Empathy and Emotional Intelligence
Understanding user needs, ethical implications and team dynamics requires empathy. EU analysts list empathy and emotional intelligence among the soft skills that "will continue to be needed" in AI-augmented workplaces.
These skills help in designing AI that truly serves people and in leading teams through change.

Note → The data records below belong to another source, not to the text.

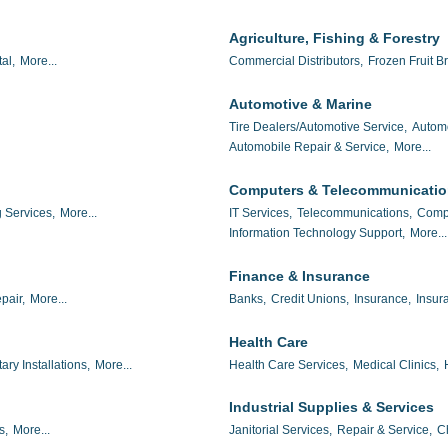
Agriculture, Fishing & Forestry
al,
More...
Commercial Distributors,
Frozen Fruit Br
Automotive & Marine
Tire Dealers/Automotive Service,
Autom
Automobile Repair & Service,
More...
Computers & Telecommunicati
 Services,
More...
IT Services,
Telecommunications,
Compu
Information Technology Support,
More...
Finance & Insurance
pair,
More...
Banks,
Credit Unions,
Insurance,
Insur
Health Care
tary Installations,
More...
Health Care Services,
Medical Clinics,
Industrial Supplies & Services
s,
More...
Janitorial Services,
Repair & Service,
C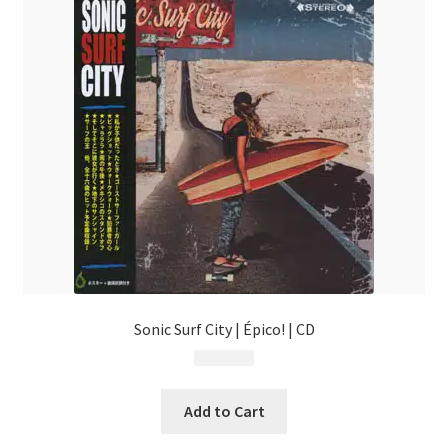
Sonic Surf City | Épico! | CD
$
13.99
Add to Cart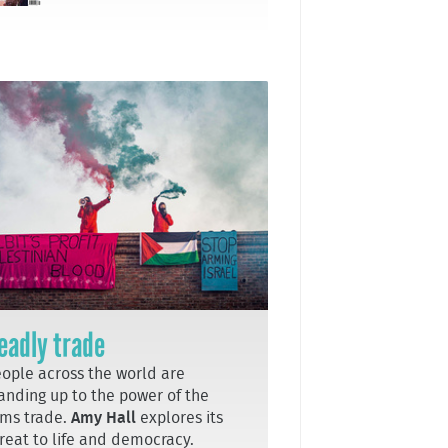
eadly trade
ople across the world are
anding up to the power of the
ms trade.
Amy Hall
explores its
reat to life and democracy.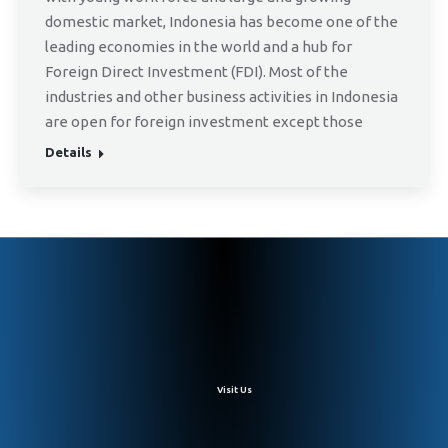
domestic market, Indonesia has become one of the
leading economies in the world and a hub for
Foreign Direct Investment (FDI). Most of the
industries and other business activities in Indonesia
are open for foreign investment except those
Details
Visit Us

Ethics and Responsible AI Use
AI's power raises ethical and legal considerations, so understanding them is an important "skill" for AI work:
- Ethical Awareness: Workers should know AI's potential biases and societal impacts. UNESCO explicitly makes Ethics of AI a core competency (responsible use, fairness and safety). This means being able to critically assess AI outputs for unintended bias or harm and following best practices (like designing transparency into algorithms).
- Regulatory Knowledge: Familiarity with data protection (e.g. GDPR), privacy regulations, and industry standards ensures compliant AI use. Companies increasingly expect employees to understand governance frameworks around AI.
- Generative AI & Tool Literacy: Using new AI tools (like generative AI assistants or content tools) effectively and safely is a practical skill. UNESCO highlights that AI literacy includes knowing "how to use Generative AI responsibly" (for writing or business tasks). This covers being able to prompt models correctly, verify AI suggestions, and avoid pitfalls like misinformation.
- Security and Data Handling: The EU report also notes that technical skills such as data security are needed alongside AI skills. Protecting sensitive data, securing AI systems, and following cybersecurity best practices are increasingly part of the AI skillset.

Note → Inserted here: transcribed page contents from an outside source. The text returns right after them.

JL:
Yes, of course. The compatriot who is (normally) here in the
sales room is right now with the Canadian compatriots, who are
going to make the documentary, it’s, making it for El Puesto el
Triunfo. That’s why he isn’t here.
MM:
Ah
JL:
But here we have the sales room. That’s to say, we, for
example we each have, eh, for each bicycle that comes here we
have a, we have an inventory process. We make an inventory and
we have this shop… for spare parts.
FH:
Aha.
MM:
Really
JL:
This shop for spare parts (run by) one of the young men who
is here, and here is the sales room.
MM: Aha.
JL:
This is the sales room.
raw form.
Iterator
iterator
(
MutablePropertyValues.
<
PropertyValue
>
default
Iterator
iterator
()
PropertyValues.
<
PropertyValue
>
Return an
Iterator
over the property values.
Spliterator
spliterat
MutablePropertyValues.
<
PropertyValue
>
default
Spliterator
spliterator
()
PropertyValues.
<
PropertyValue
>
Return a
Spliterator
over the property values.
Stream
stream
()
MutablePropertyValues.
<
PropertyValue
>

Lifelong Learning and Adaptability
A final key "skill" is the ability to learn continuously. AI technologies evolve so quickly that what is cutting-edge today may be outdated tomorrow.
Both researchers and institutions stress lifelong learning:
Continual Learning
The OECD and EU highlight that education must shift toward continual, flexible learning, as past training quickly becomes obsolete.
Curiosity Mindset
The WEF notes that "curiosity and lifelong learning" are among the most important skills for future jobs.
Proactive Upskilling
Being proactive about upskilling – taking courses, attending workshops, or self-studying new AI methods.
It also means having a mindset open to change. Workers who stay engaged (for example by experimenting with new AI tools in their role) will adapt best.

Building an AI-Ready Profile
In conclusion, succeeding in an AI-rich workplace involves blending a variety of skills. Specialists still need core AI competencies (programming, ML, data analysis), while all workers benefit from general AI literacy (basic understanding of AI tools and concepts).
Equally important are human skills – creativity, communication, empathy – and an ethical outlook. Global studies make it clear: a mix of technical, analytical, and interpersonal strengths is essential.

By developing coding and math skills alongside problem-solving, adaptability and responsible awareness, professionals across fields can position themselves to thrive with AI.